Appeal from a judgment and order (one paper) of the Supreme Court, Monroe County (John J. Ark, J.), entered August 10, 2009. The judgment and order granted the motion of defendant Frank B. Iacovangelo, as the Public Administrator of the estate of Dale Fravel, deceased, for summary judgment dismissing the complaint and all cross claims against him.
Published by New York State Law Reporting Bureau pursuant to Judiciary Law § 431.
This opinion is uncorrected and subject to revision before publication in the Official Reports.
PRESENT: MARTOCHE, J.P., SMITH, FAHEY, AND GREEN, JJ.
It is hereby ORDERED that the judgment and order so appealed from is unanimously modified on the law by denying the motion in part and reinstating the first and fifth causes of action against defendant Frank B. Iacovangelo, as the Public Administrator of the estate of Dale Fravel, deceased, insofar as those causes of action, as amplified by the bill of particulars, allege that Dale Fravel permitted a dangerous condition to exist on the premises, and reinstating the ninth cause of action and the cross claims against that defendant and as modified the judgment and order is affirmed without costs.
Plaintiff commenced this action, as administratrix of the estate of Raymound Shrout (decedent) and individually, seeking damages for the wrongful death of decedent, who was electrocuted while installing siding on the home of Dale Fravel. The complaint, as amplified by the bill of particulars, alleges, inter alia, that Fravel failed to provide decedent with proper equipment and adequate supervision and allowed an unsafe condition to exist on the premises. Plaintiff appeals from a judgment and order granting the motion of defendant Frank B. Iacovangelo, as the Public Administrator of Fravel's estate (hereafter, Public Administrator), for summary judgment dismissing the complaint and all cross claims against him. We agree with plaintiff that Supreme Court erred in granting those parts of the motion seeking summary judgment dismissing the first and fifth causes of action, for common-law negligence, against the Public Administrator insofar as those causes of action, as amplified by the bill of particulars, allege that Fravel permitted a dangerous condition to exist on the premises. We therefore modify the judgment and order accordingly.

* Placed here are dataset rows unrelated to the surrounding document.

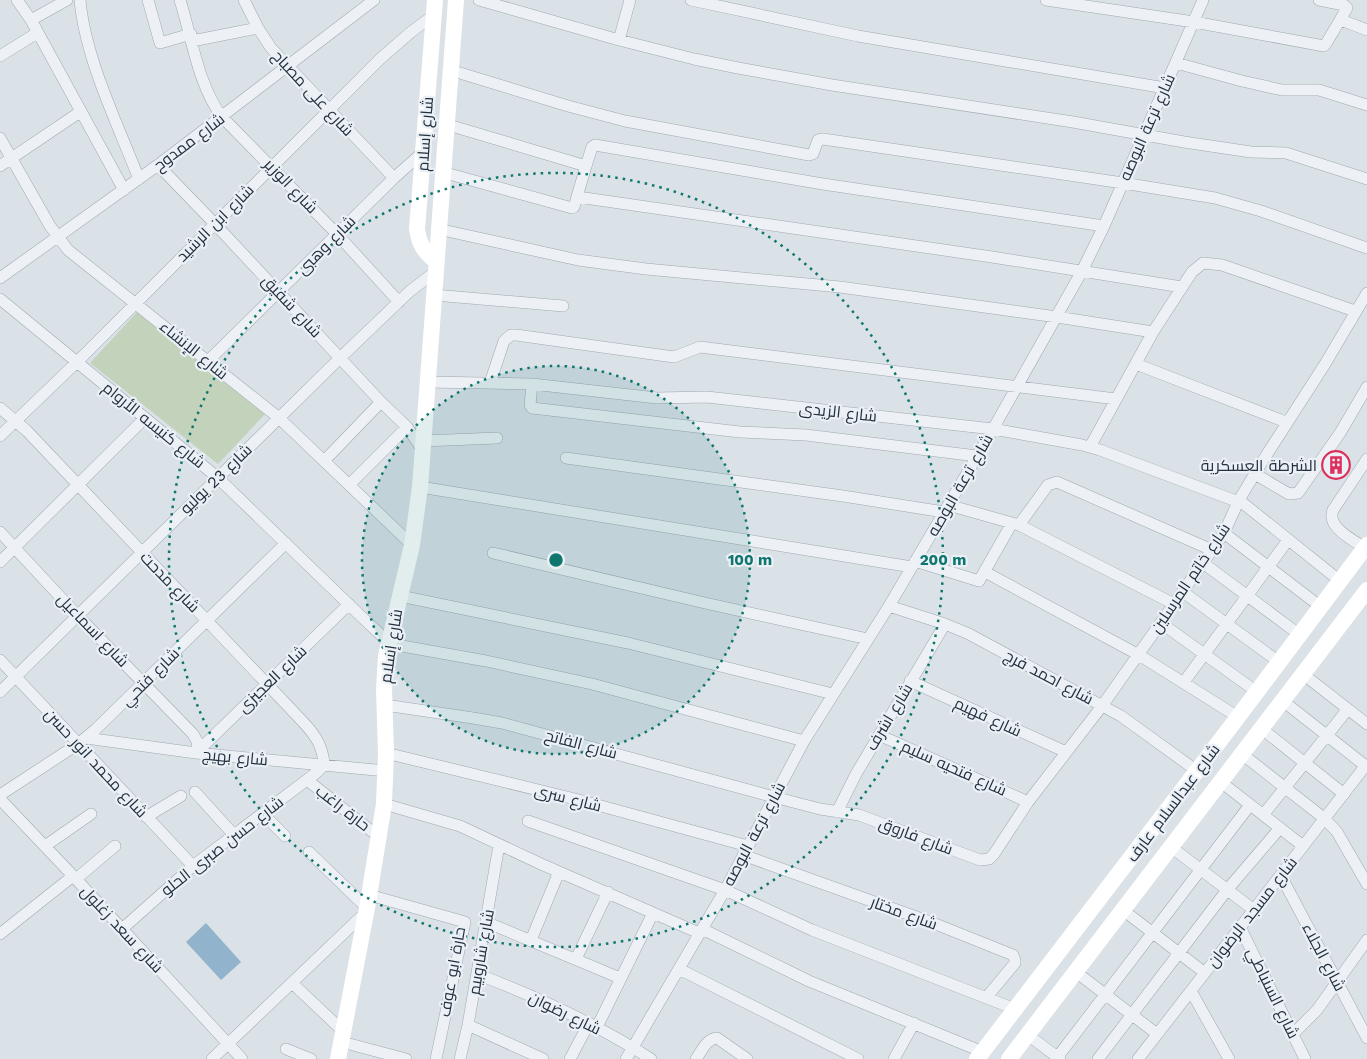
<svg xmlns="http://www.w3.org/2000/svg" width="1367" height="1059" font-family="'Work Sans',Cairo,sans-serif">
<style>
.green{fill:#c3d2bb}
.water{fill:#91b4cc}
.lines{fill:none;stroke-linecap:round;stroke-linejoin:round}
.street-casing{stroke:#9fa8b1;stroke-width:12}
.street{stroke:#edf1f5;stroke-width:11}
.secondary{stroke:#fff;stroke-width:16}
.ring{fill:none;stroke:#0f766e;stroke-width:2.5;stroke-dasharray:2.5 5}
.labels{text-anchor:middle;dominant-baseline:central;stroke-width:4.5;stroke-linejoin:round;paint-order:stroke}
.street-label{font-size:16px;fill:#23303e;stroke:#eaf0f5}
.poi-label{font-size:16px;fill:#23303e;stroke:#eaf0f5;text-anchor:end}
.centre{fill:#0f766e;stroke:#eaf0f5;stroke-width:2.5}
.ring-label{font-size:15px;text-anchor:middle;font-weight:bold;fill:#0f766e;stroke:#eaf0f5;stroke-width:4.5;stroke-linejoin:round;paint-order:stroke}
</style>
<rect width="100%" height="100%" fill="#dae1e7"/>
<!-- green -->
<path class="green" d="M139,310L266,413L218,464L90,363Z"/>
<!-- water -->
<path class="water" d="M206,923L241,962L221,980L186,942Z"/>
<g class="lines">
<defs>
<path id="street" d="M17,0L31,20L124,190
M80,0C85,58 118,125 139,179
M148,0L160,43L191,34
M180,0C192,38 198,85 222,117L337,234L399,302
M244,0L258,28L271,48L394,178
M479,0L619,40L694,59L738,68L832,85L1073,122L1184,142L1251,152L1286,153L1367,179
M691,0L858,36L1165,88
M1046,0L1194,22L1324,46L1327,42L1347,8L1344,5L1319,0
M31,20L67,0
M1341,20L1367,30
M619,40L630,0
M192,41L258,28
M0,56L37,33
M1176,63L1242,81L1282,90H1319L1367,105
M450,70L568,106L625,121L809,155L813,154L818,140L823,139L1123,183L1215,198L1261,211L1367,248
M0,138L50,226L68,250L279,418L412,545
M158,165L215,224L381,402L407,427L422,449
M0,166L80,112
M586,166L592,147L595,145L823,184L1104,226
M442,172L572,208L574,207L586,166L445,124
M578,197L992,257L1182,287
M438,229L578,260L646,269L840,287L1057,317L1153,332
M0,278L158,165L374,0
M434,295L563,306
M0,299L217,477L368,623L382,636L402,646L486,661L592,684L804,741
M208,361L394,178L423,152
M1136,364L1286,422
M427,382L532,384L657,398L707,397L993,429L1082,445L1100,450L1236,501L1239,500L1340,581
M490,383L504,341L511,335H516L674,357L700,347L1116,399
M532,384L530,405L532,408L740,432L806,435L977,456
M0,408L27,431L304,723C316,736 323,747 324,765L316,773L193,866L122,929
M0,436L77,362L380,59L411,32L434,15
M423,441L497,438
M1090,447L1153,332L1192,272L1203,263L1222,265L1355,311
M566,458L843,496L944,512
M324,461L381,402
M1255,474L1289,494L1298,493L1340,433L1367,387
M349,485L407,427
M420,487L912,567
M948,505L1019,525L1174,604
M1019,525L1048,485L1057,482L1212,550
M0,532L77,615L193,734L198,743L196,753
M1224,533L1321,607
M1365,548C1353,540 1326,527 1333,510L1367,459
M493,553L705,603L868,639
M915,561L979,581L1012,523
M0,562L145,418
M1203,563L1300,635
M985,572L1139,655L1238,717
M1183,592L1279,662
M400,596L628,643L833,694
M889,606L945,624L969,634L1121,716L1197,771
M1161,623L1257,692
M0,660L193,866
M1303,674L1367,724
M910,681L1066,752
M1184,682L1288,540
M0,692L340,358L410,291L435,272
M1283,701L1367,767
M385,705L473,718L502,723L774,797L820,809L859,815L980,860L989,859L994,854L1028,802L1102,706L1224,533L1239,500L1262,462L1325,364L1367,293
M1262,729L1344,794
M879,735L1028,802
M86,738L196,753L386,771
M196,753L349,604
M386,753L579,800L748,846
M1242,754L1325,819L1337,832L1367,884
M307,780L379,837
M1221,782L1303,846
M195,792L234,835
M0,795L78,744L95,730L286,543
M0,799L76,879L242,1059
M384,804L460,826L541,864L699,933
M837,812L856,774L945,624
M263,814L285,836
M1263,815L1348,709
M146,817L181,796
M528,821L725,890L812,930L1015,1009
M45,846L91,814
M1171,847L1254,910
M309,852L367,908
M743,855L933,923L1013,955L1015,960V963L986,998
M1281,876L1367,1038
M76,879L115,846
M369,895L465,922L436,1059
M1123,910L1205,973
M486,922L620,978
M1240,927L1305,1059
M702,929L809,981L983,1052
M0,934L73,876
M531,940L559,872
M576,959L608,892
M679,969L858,1059
M1076,972L1157,1034
M477,974C537,997 597,1024 651,1059
M292,983L344,1032
M1191,991L1229,1059
M468,1025L543,1059
M597,1027L653,913
M1293,1034L1317,1010L1367,940
M1028,1035L1060,1059
M342,1042L406,1059
M286,1049L311,1059
M212,1059L366,912
M460,1059L468,1025L499,845
M570,1059L589,1023
M626,1059L725,890L804,741L889,606L993,429L1082,271L1104,226L1203,0
M696,1059C702,1051 706,1039 717,1038L747,1059
M894,1059L914,1023
M1056,1059L1250,805
M1098,1059L1227,890L1280,828
M1138,1059L1366,765"/>
</defs>
<!-- street casing -->
<use href="#street" class="street-casing"/>
<!-- street -->
<use href="#street" class="street"/>
<!-- secondary -->
<path class="secondary" d="M435,0L417,229C419,244 424,252 436,261
M338,1059L367,908L384,804L386,753L384,689L386,656L412,545L420,487L456,0
M977,1059L1238,717L1367,545
M1009,1059L1367,590"/>
</g>
<!-- distance rings -->
<circle cx="556" cy="560" r="194" fill="#0f766e" fill-opacity=".12"/>
<g class="ring">
<circle cx="556" cy="560" r="194"/>
<circle cx="556" cy="560" r="387"/>
</g>
<!-- icons -->
<defs>
<symbol id="building-ring" viewBox="-11 -11 22 22"><circle r="9.5" fill="#eaf0f5" stroke="#dd2f5c" stroke-width="1.5"/><path d="M-4-6H4V6H1V3H-1V6H-4ZM-2.5-4.3h1.7v1.8h-1.7ZM.8-4.3h1.7v1.8H.8ZM-2.5-1h1.7V.8h-1.7ZM.8-1h1.7V.8H.8Z" fill="#dd2f5c"/></symbol>
</defs>
<g fill-rule="evenodd">
<use href="#building-ring" x="1320" y="449" width="32" height="32"/>
</g>
<g class="labels">
<!-- street labels -->
<g class="street-label">
<text transform="translate(313 93) rotate(47)">شارع على مصباح</text>
<text transform="translate(1147 127) rotate(-66)">شارع ترعة البوصه</text>
<text transform="translate(425 134) rotate(-86)">شارع إسلام</text>
<text transform="translate(189 142) rotate(-37)">شارع ممدوح</text>
<text transform="translate(291 186) rotate(46)">شارع الوزير</text>
<text transform="translate(215 223) rotate(-45)">شارع ابن الرشيد</text>
<text transform="translate(326 245) rotate(-45)">شارع وهبى</text>
<text transform="translate(292 306) rotate(47)">شارع شفيق</text>
<text transform="translate(194 350) rotate(39)">شارع الإنشاء</text>
<text transform="translate(838 412) rotate(6)">شارع الزيدى</text>
<text transform="translate(154 425) rotate(39)">شارع كنيسه الأروام</text>
<text transform="translate(216 479) rotate(-44)">شارع 23 يوليو</text>
<text transform="translate(960 485) rotate(-60)">شارع ترعة البوصه</text>
<text transform="translate(1190 578) rotate(-56)">شارع خاتم المرسلين</text>
<text transform="translate(170 582) rotate(46)">شارع مدحت</text>
<text transform="translate(93 630) rotate(46)">شارع اسماعيل</text>
<text transform="translate(391 646) rotate(-81)">شارع إسلام</text>
<text transform="translate(150 677) rotate(-45)">شارع فتحي</text>
<text transform="translate(1049 677) rotate(28)">شارع احمد فرج</text>
<text transform="translate(272 679) rotate(-44)">شارع العجيزى</text>
<text transform="translate(889 717) rotate(-59)">شارع اشرف</text>
<text transform="translate(988 717) rotate(25)">شارع فهيم</text>
<text transform="translate(581 744) rotate(15)">شارع الفاتح</text>
<text transform="translate(235 757) rotate(5)">شارع بهيج</text>
<text transform="translate(96 763) rotate(47)">شارع محمد انور حسن</text>
<text transform="translate(954 768) rotate(24)">شارع فتحيه سليم</text>
<text transform="translate(568 798) rotate(14)">شارع سرى</text>
<text transform="translate(1173 803) rotate(-53)">شارع عبدالسلام عارف</text>
<text transform="translate(343 808) rotate(38)">حارة راغب</text>
<text transform="translate(754 834) rotate(-62)">شارع ترعة البوصه</text>
<text transform="translate(916 836) rotate(21)">شارع فاروق</text>
<text transform="translate(222 846) rotate(-38)">شارع حسن صبرى الحلو</text>
<text transform="translate(1252 912) rotate(-52)">شارع مسجد الرضوان</text>
<text transform="translate(904 913) rotate(20)">شارع مختار</text>
<text transform="translate(122 929) rotate(47)">شارع سعد زغلول</text>
<text transform="translate(481 952) rotate(-80)">شارع شاروبيم</text>
<text transform="translate(1324 957) rotate(62)">شارع الجلاء</text>
<text transform="translate(452 972) rotate(-80)">حارة ابو عوف</text>
<text transform="translate(1273 993) rotate(64)">شارع السنباطي</text>
<text transform="translate(565 1013) rotate(26)">شارع رضوان</text>
</g>
<!-- poi labels -->
<g class="poi-label">
<text x="1317" y="465">الشرطة العسكرية</text>
</g>
</g>
<circle cx="556" cy="560" r="8" class="centre"/>
<g class="ring-label">
<text x="750" y="565">100 m</text>
<text x="943" y="565">200 m</text>
</g>
</svg>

In support of the motion and on appeal, the Public Administrator addressed only the issue whether Fravel exercised supervision and control over the work being performed by decedent at the time of his electrocution. Thus, we conclude that the Public Administrator failed to meet his burden of establishing as a matter of law that Fravel "neither created nor had actual or constructive notice of the [allegedly] dangerous condition on the premises" (Perry v City of Syracuse Indus. Dev. Agency, 283 AD2d 1017, 1017; see Skinner v Oneida-Herkimer Solid Waste Mgt. Auth., 275 AD2d 890; cf. McNabb v Oot Bros., Inc., 64 AD3d 1237, 1240). We have considered plaintiff's remaining contention and conclude that it is without merit.